Ziffer 7: Hier wird klargestellt, daß im Streit darüber, ob etwas geheimzuhalten ist, es sich in dem Zwischenverfahren nur um eine Glaubhaftmachung handeln kann. Die Behörde soll selbstverständlich nicht gezwungen werden, zunächst einmal die Auskunft zu erteilen oder die Akten vorzulegen, von denen sie glaubt, daß ein Geheimnis zu wahren ist, sondern der Zwischenstreit geht nur darum, ob die Voraussetzungen einer Geheimhaltungspflicht glaubhaft erscheinen. Deshalb sind die Worte eingefügt: „ob glaubhaft gemacht ist".
Die Ziffern 8 und 9 enthalten lediglich textliche Verbesserungen. Dasselbe gilt für Ziffer 11.
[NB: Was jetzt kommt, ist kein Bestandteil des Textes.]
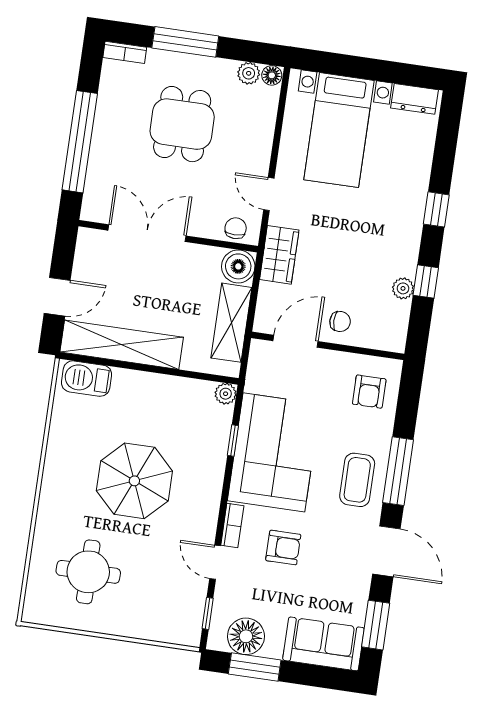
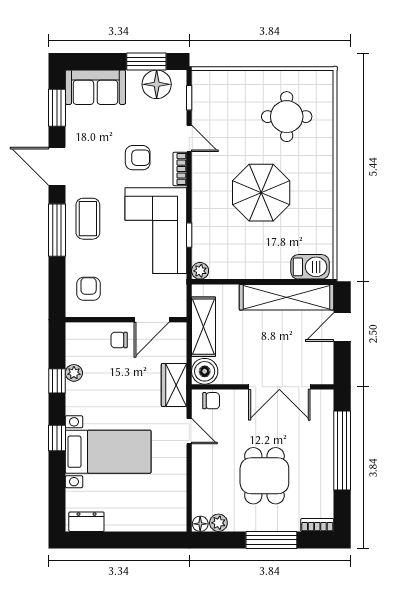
bed with nightstands: (339, 130) -> (108, 452), moved, turned 90
chair: (236, 228) -> (211, 401), turned -90
armchair: (283, 547) -> (138, 158), turned 180

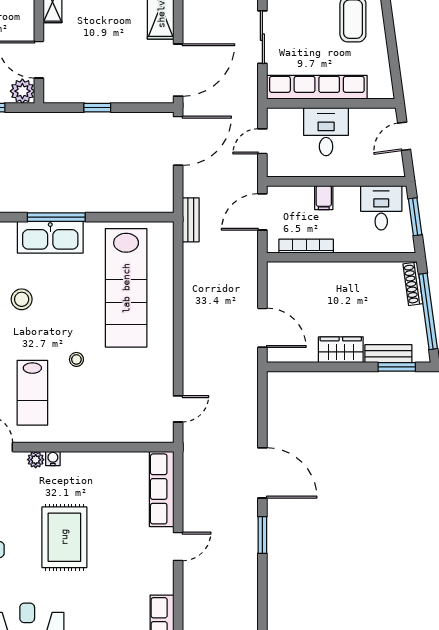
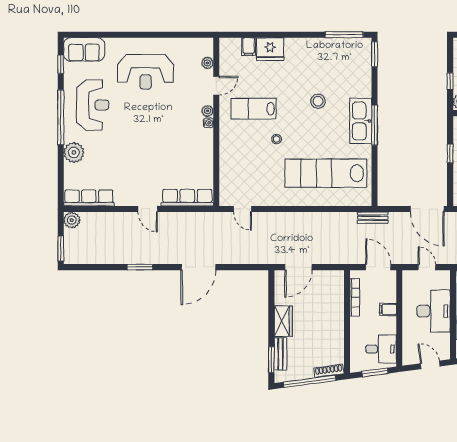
desk: (326, 132) -> (434, 311), width x1.37
window: (262, 535) -> (140, 267), moved
rug: (64, 537) -> (154, 131), removed

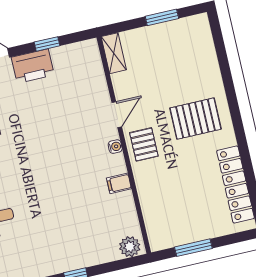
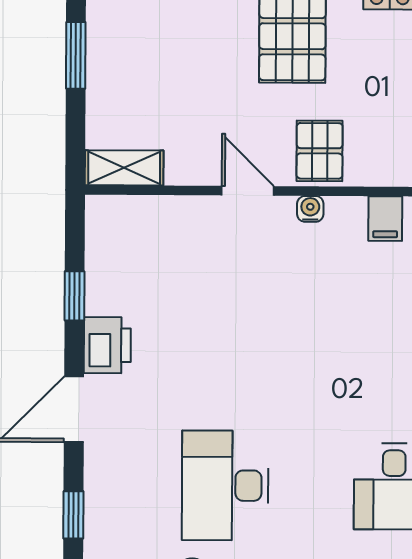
printer: (33, 66) -> (107, 345), width x0.73, depth x0.84
pallet: (144, 144) -> (320, 151), turned 90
Ich habe noch zu Ziffer 5 nachzuholen: § 59 Abs. 1 hat die Bedeutung, daß in Zukunft nicht wie im Strafprozeß, sondern wie im Zivilprozeß im verwaltungsgerichtlichen Verfahren ein Verschulden des Bevollmächtigten als eigenes Verschulden der Prozeßpartei zu gelten hat. Der Vermittlungsausschuß war sich darüber im klaren, daß diese Regelung keineswegs ohne Gefahr für die Prozeßpartei ist. Der Vermittlungsausschuß war sich deshalb in dem Verlangen einig — auch das soll ich an dieser Stelle ausdrücklich betonen -, daß in jeder Rechtsmittelbelehrung darauf hinzuweisen ist, daß sich der Verfahrensbeteiligte ein Verschulden seines Prozeßbevollmächtigten als ein eigenes Verschulden zurechnen lassen muß.
Schließlich bin ich noch beauftragt, etwas hervorzuheben, was wahrscheinlich nicht ohne Grund als eine Lächerlichkeit erscheint. Wenn für das Verfahren vor dem Bundesverwaltungsgericht vorgeschrieben ist, daß sich die Prozeßbeteiligten dort durch einen Rechtsanwalt vertreten lassen müssen, so gilt das selbstverständlich nicht für den Oberbundesanwalt.
Der Vermittlungsausschuß hat mit Mehrheit beschlossen, daß über seinen Vorschlag einheitlich abgestimmt werden muß.